We took a fantastically cheap 15 baht train to Ayutthaya, the capital of an old Thai kingdom, where we saw… more wats. These were more fun, though. We saw most of them in a three hour tour organized by our guesthouse: normally a warning sign. Our guesthouse (Baan Lotus)’s proprietor, though, had pretty good English, a very interesting backstory, fair dealings, and a grandmotherly manner which had us convinced quickly enough. The tour was great, and the parade of wats was broken up by a fun few minutes feeding/tussling with elephants. After the tour we finished with a meal at the night market near the guesthouse.

The next morning, we made a quick run out to a market where everyone else shopped and I gawked. Then we set off on our mass transit adventure: a trip to Ko Chang, an island off the provincial capital of Trat near the border with Cambodia. The train was about an hour slower than it was supposed to be, spending a lot of time bogged down in Bangkok. After some good cheap food in the Bangkok train station’s food court, we took the MRT (a dead ringer for the MTR, down to the arrows outside the platform screen doors) across the city to transfer to the BTS “Skytrain” which took us to the Ekamai eastern bus terminal where we caught a second-class government bus to Trat. Simple, right?

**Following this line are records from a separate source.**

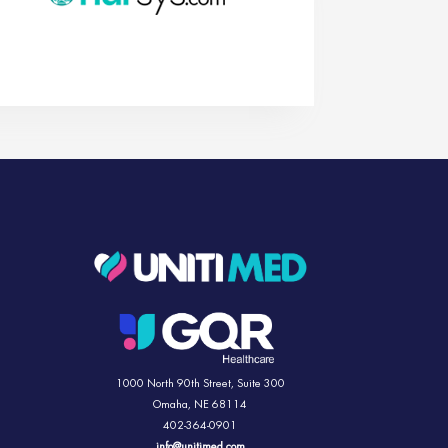
1000 North 90th Street,
Suite 300
Omaha, NE 68114
402-364-0901
info@unitimed.com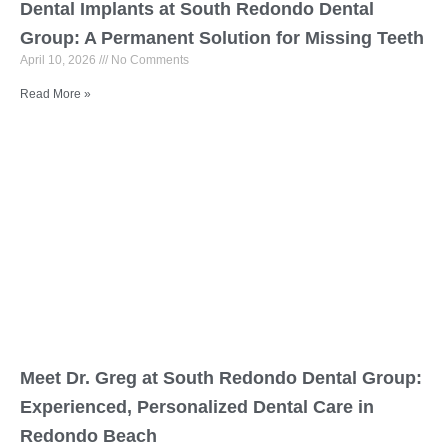
Dental Implants at South Redondo Dental
Group: A Permanent Solution for Missing Teeth
April 10, 2026
No Comments
Read More »
Meet Dr. Greg at South Redondo Dental Group:
Experienced, Personalized Dental Care in
Redondo Beach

One notable thing about the MRT: its single-ride tickets are issued in the form of RFID tokens, tapped on a reader to enter and inserted into a slot to exit. Though we are all jaded to the chip-tapping world of Octopus, tapping a one-time-use token caught us by surprise. Checking Wikipedia (instead of doing real work) it seems that this method is used in Guangzhou too, with smart tokens being much less expensive than smart multiple-use cards but retaining the increased life.

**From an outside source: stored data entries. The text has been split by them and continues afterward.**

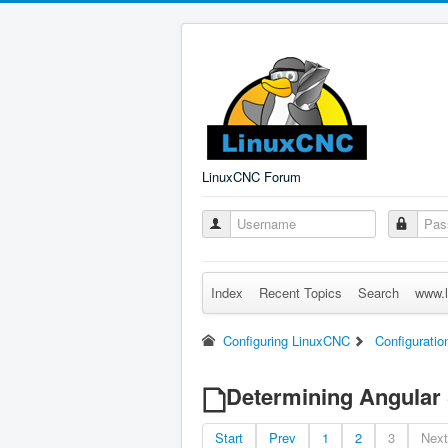
LinuxCNC Forum
Index
Recent Topics
Search
www.l
Configuring LinuxCNC
Configuratio
Determining Angular 
Start
Prev
1
2
3
Next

Once in Trat, we were… stuck in Trat. We arrived around 7 p.m. (Thai time is one hour behind Hong Kong, at GMT+7, 12 hours ahead of Eastern Standard Time), about an hour after the last ferry had left. So, instead of going to Ko Chang, we spent the night in Trat. This probably wasn’t a bad idea: prices were much lower in Trat, and there were plenty of neat little restaurants. In the morning we got up early to take the ferry to Ko Chang, a prehistorically slow combination car/passenger ferry. The ferry pier is separated from Trat town by a 20km, very dusty ride in converted pickup taxis.

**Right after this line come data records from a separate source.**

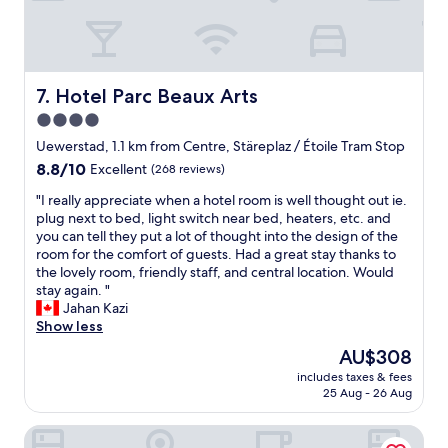
t
h
l
h
i
e
i
s
a
n
h
n
g
o
p
Hotel Parc Beaux Arts
7. Hotel Parc Beaux Arts
t
t
r
o
4.0
e
o
w
l
star
p
Uewerstad, 1.1 km from Centre, Stäreplaz / Étoile Tram Stop
r
.
e
property
8.8
8.8/10
Excellent
(268 reviews)
i
T
r
out
t
h
t
"
"I really appreciate when a hotel room is well thought out ie.
of
e
e
y
I
plug next to bed, light switch near bed, heaters, etc. and
10,
h
r
.
r
you can tell they put a lot of thought into the design of the
Excellent,
o
o
"
e
room for the comfort of guests. Had a great stay thanks to
(268
m
o
a
the lovely room, friendly staff, and central location. Would
reviews)
e
m
l
stay again. "
a
a
l
Jahan Kazi
b
n
y
Show less
o
d
a
u
The
AU$308
h
p
t
price
o
includes taxes & fees
p
.
is
t
25 Aug - 26 Aug
r
M
AU$308
e
e
a
l
Novotel Luxembourg Kirchberg
c
n
w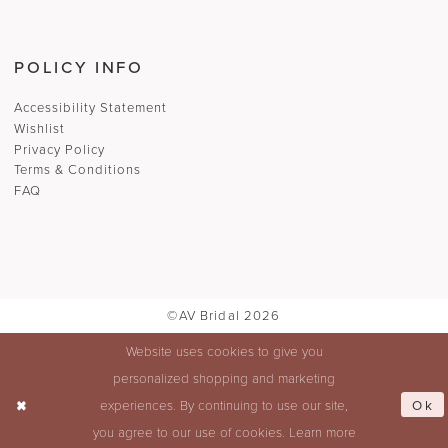
POLICY INFO
Accessibility Statement
Wishlist
Privacy Policy
Terms & Conditions
FAQ
©AV Bridal 2026
Website uses cookies to give you
personalized shopping and marketing
Ok
experiences. By continuing to use our site,
you agree to our use of cookies. Learn more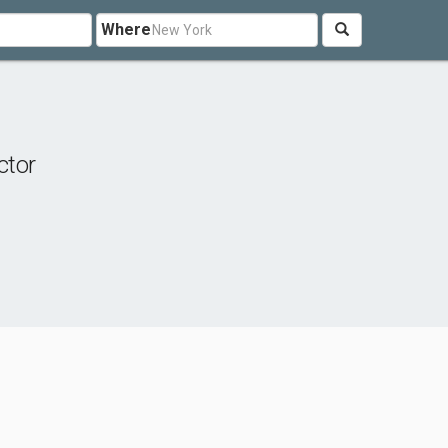
Where
ctor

Ko Chang was the site of a very, very lazy day. We spent the first four hours or so on the beach, ate lunch for a couple hours, and spent the rest of the afternoon on the beach until it was time to head back. There are plenty of activities on the island, scenic waterfalls, elephant treks, you name it, but we deserved some relaxation. We had a bit of a scare but did manage to make it back to the pier in time for the last ferry back.

Back in Trat, we’d re-rented one of the guesthouse rooms for the day (at a shocking 100 baht) to store our bags. This let us get much-needed showers to wash the salt gunk off. Dinner was at the Cool Corner, which (true to the name) was exceedingly cool. I want all of the music selection (and a little of the pad thai too). Everyone else got massages before dinner, but my shoulder sunburn was already presenting itself so that will have to wait for next time for me.

In another close call, the 11 p.m. bus back to Bangkok was full. We managed to book space on the 11:30 (which we didn’t know existed) and had a decent ride back, arriving at the Eastern Bus Terminal around 4:00 a.m. After some inaction we decided to take taxis (insisting on the meter) to the new, shiny Suwannawhateveritis airport, which has ripped off many of HKG’s design elements (not that I’m complaining). Spending the rest of our baht and submitting to the cash departure tax, we made it back without too many events.

I didn’t take many pictures for myself, preferring to let others handle the dirty work. I should have some of those soon.

Overall: the group was great, and so was the exchange rate. I can’t complain too much, especially when I don’t have any pressure on my (seared) shoulders.